WHAT NEEDS TO BE DONE>
Give the total number of lines in the data below that include "sensitive", and nothing else.

Data extracted from a collection

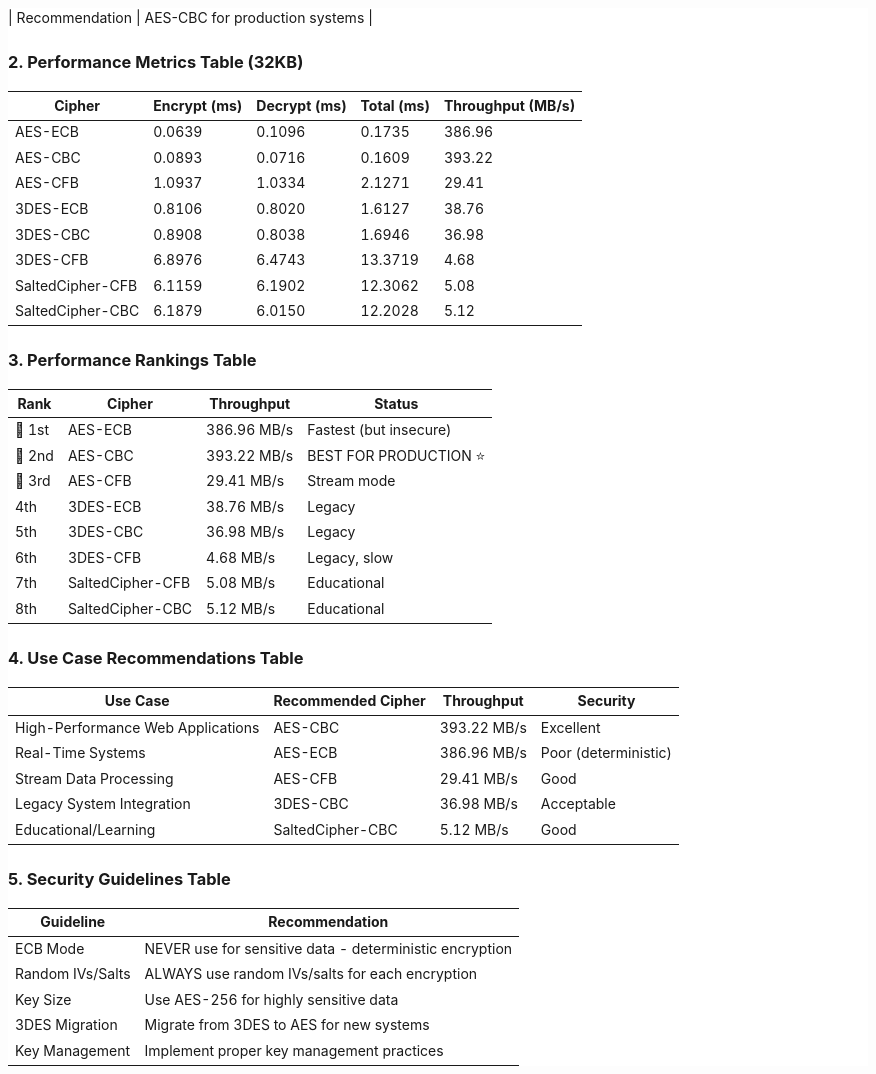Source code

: | Recommendation | AES-CBC for production systems |

### 2. Performance Metrics Table (32KB)
| Cipher | Encrypt (ms) | Decrypt (ms) | Total (ms) | Throughput (MB/s) |
|--------|-------------|-------------|-----------|-------------------|
| AES-ECB | 0.0639 | 0.1096 | 0.1735 | 386.96 |
| AES-CBC | 0.0893 | 0.0716 | 0.1609 | 393.22 |
| AES-CFB | 1.0937 | 1.0334 | 2.1271 | 29.41 |
| 3DES-ECB | 0.8106 | 0.8020 | 1.6127 | 38.76 |
| 3DES-CBC | 0.8908 | 0.8038 | 1.6946 | 36.98 |
| 3DES-CFB | 6.8976 | 6.4743 | 13.3719 | 4.68 |
| SaltedCipher-CFB | 6.1159 | 6.1902 | 12.3062 | 5.08 |
| SaltedCipher-CBC | 6.1879 | 6.0150 | 12.2028 | 5.12 |

### 3. Performance Rankings Table
| Rank | Cipher | Throughput | Status |
|------|--------|-----------|--------|
| 🥇 1st | AES-ECB | 386.96 MB/s | Fastest (but insecure) |
| 🥈 2nd | AES-CBC | 393.22 MB/s | BEST FOR PRODUCTION ⭐ |
| 🥉 3rd | AES-CFB | 29.41 MB/s | Stream mode |
| 4th | 3DES-ECB | 38.76 MB/s | Legacy |
| 5th | 3DES-CBC | 36.98 MB/s | Legacy |
| 6th | 3DES-CFB | 4.68 MB/s | Legacy, slow |
| 7th | SaltedCipher-CFB | 5.08 MB/s | Educational |
| 8th | SaltedCipher-CBC | 5.12 MB/s | Educational |

### 4. Use Case Recommendations Table
| Use Case | Recommended Cipher | Throughput | Security |
|----------|-------------------|-----------|----------|
| High-Performance Web Applications | AES-CBC | 393.22 MB/s | Excellent |
| Real-Time Systems | AES-ECB | 386.96 MB/s | Poor (deterministic) |
| Stream Data Processing | AES-CFB | 29.41 MB/s | Good |
| Legacy System Integration | 3DES-CBC | 36.98 MB/s | Acceptable |
| Educational/Learning | SaltedCipher-CBC | 5.12 MB/s | Good |

### 5. Security Guidelines Table
| Guideline | Recommendation |
|-----------|-----------------|
| ECB Mode | NEVER use for sensitive data - deterministic encryption |
| Random IVs/Salts | ALWAYS use random IVs/salts for each encryption |
| Key Size | Use AES-256 for highly sensitive data |
| 3DES Migration | Migrate from 3DES to AES for new systems |
| Key Management | Implement proper key management practices |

TASK SOLUTION>
2